Maestro de la improvisación
CECIL TAYLOR (1929-2018) Músico estadounidense
El jazz de los más puristas es el jazz de la improvisación, el free jazz, aquel que disfruta por su virtuosismo, no se amedrenta ante combinaciones atonales y no es apto para grandes públicos. Aquel jazz tenía uno de sus puntales en Cecil Taylor, un auténtico clásico, que brilló especialmente a finales de la década de los sesenta.
Tras conocerse su muerte, el pasado jueves, las alabanzas eran unánimes: una “fuerza de la naturaleza”, “pasión única”, “una leyenda”, “uno de los innovadores más grandes de la música moderna”. Era pianista, poeta y sobre todo un experimentador nato. Su obra, sin embargo, nace de un riguroso entrenamiento clásico, la devoción que siempre reconoció por Duke Ellington y una velocidad e intensidad de ejecución como pocas veces se ha visto.
Su gran éxito entre enormes minorías se debía también a su capacidad para fascinar a un público con un carisma y autoridad únicos en sus directos. Su personalidad era poderosa tanto encima como fuera del escenario.
Taylor había estudiado música en el conservatorio de Nueva Inglaterra a principios de los cincuenta. Su madre, una gran aficionada del jazz, le había abierto este otro mundo musical. De hecho, Taylor era uno de los últimos supervivientes de la generación de John Coltrane y Charles Mingus, otros músicos que, como él, mamaron a Charlie Parker y lo usaron de punto de partida para investigar mucho más allá.
Su debut, a los 27 años, fue uno de los más prometedores de la época. Jazz advance (1956) era un disco que ofrecía brillantes versiones de Cole Porter, con gran lirismo y una nueva forma de enfocar las baladas. Fue un primer paso. Siguió fiel a un estilo de piano de jazz clásico hasta 1966. Entonces apareció Unit Structures, donde se va distanciando cada vez más de la ortodoxia. Empieza a tocar con las palmas de las manos, con los puños y antebrazos. Sus dedos se mueven a una velocidad endiablada para producir sonidos secos como un golpe de tambor. Sus solos en directo son improvisaciones de hasta una hora. Un portento físico que aparece en el escenario con indumentaria deportiva, fiel reflejo del desgaste físico con el que se enfrenta a su piano. Estamos a finales de los sesenta y Cecil Taylor ya está en la cúspide de los grandes improvisadores del jazz. Grande para una minoría. Taylor tenía que completar su sueldo trabajando como friegaplatos en los clubs de jazz de Nueva York, que no acababan de aceptar su forma de actuar.
Sólo los años siguientes, su paciente colaboración con otros artistas –como su trabajo con la estrella de ballet Mijaíl Baríshnikov– le proporcionaron un reconocimiento más amplio, pero fuera de sus fronteras. Sólo el éxito de sus giras por Europa y Japón lo redescubrieron también para el público norteamericano.

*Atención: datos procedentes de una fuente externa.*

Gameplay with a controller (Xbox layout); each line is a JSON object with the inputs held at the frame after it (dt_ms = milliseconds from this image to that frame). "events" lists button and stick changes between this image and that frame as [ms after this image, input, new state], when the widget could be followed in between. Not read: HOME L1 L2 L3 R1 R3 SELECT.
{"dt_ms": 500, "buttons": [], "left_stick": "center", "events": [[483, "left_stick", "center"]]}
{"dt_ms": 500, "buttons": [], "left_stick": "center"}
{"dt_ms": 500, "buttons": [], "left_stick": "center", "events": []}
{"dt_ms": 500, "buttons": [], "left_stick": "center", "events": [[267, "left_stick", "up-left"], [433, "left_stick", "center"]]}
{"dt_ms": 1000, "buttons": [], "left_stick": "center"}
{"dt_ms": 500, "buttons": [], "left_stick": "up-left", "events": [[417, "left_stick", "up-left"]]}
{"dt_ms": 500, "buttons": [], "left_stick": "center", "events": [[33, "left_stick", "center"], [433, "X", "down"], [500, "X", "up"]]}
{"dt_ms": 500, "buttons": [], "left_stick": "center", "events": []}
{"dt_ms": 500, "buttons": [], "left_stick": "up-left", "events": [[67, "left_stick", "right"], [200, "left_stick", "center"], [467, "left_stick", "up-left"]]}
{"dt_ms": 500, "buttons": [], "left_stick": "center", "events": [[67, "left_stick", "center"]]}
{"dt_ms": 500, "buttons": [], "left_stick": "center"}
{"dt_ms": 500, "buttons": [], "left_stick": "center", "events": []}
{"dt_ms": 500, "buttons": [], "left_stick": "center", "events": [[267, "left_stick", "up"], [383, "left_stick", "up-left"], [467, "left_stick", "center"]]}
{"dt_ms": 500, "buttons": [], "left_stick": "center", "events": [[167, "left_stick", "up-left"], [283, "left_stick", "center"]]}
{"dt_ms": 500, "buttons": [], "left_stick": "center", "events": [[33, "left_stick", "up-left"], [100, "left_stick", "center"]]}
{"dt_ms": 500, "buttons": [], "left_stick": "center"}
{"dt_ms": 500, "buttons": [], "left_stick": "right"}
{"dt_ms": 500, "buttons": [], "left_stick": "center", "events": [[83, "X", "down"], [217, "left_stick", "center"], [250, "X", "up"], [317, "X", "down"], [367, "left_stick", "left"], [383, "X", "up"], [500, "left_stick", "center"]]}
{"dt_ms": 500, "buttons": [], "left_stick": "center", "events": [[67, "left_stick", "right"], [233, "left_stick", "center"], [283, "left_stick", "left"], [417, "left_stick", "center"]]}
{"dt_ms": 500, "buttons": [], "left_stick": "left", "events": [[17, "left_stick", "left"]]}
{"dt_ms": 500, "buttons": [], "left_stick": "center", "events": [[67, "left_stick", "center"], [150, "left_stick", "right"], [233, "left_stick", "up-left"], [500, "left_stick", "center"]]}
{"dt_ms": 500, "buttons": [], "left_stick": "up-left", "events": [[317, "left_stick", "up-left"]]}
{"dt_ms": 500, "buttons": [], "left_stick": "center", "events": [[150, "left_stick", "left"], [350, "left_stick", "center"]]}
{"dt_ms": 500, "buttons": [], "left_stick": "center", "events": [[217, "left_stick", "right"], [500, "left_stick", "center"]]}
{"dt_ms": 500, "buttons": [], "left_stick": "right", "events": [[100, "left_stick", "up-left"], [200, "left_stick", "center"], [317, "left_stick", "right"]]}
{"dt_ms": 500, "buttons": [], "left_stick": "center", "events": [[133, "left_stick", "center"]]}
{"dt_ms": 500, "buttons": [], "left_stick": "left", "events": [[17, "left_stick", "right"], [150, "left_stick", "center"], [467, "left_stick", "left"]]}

Estudioso –hablaba varios idiomas–, culto y ecléctico –mencionaba al arquitecto Santiago Calatrava y a la bailaora Carmen Amaya, junto a Marvin Gaye o Judy Garland, entre sus influencias– , en los últimos años su música se fue haciendo más lírica y meditativa, como prueba el álbum The tree of life (1991).
También sus directos se apaciguan relativamente, aunque siempre había la opción de que reapareciera con uno de aquellos momentos de locura musical que le habían dado fama. Sin duda representaba la quintaesencia del músico rompedor, ajeno a límites musicales y estilísticos. Un genio, difícil, sin duda, pero un genio al fin y al cabo.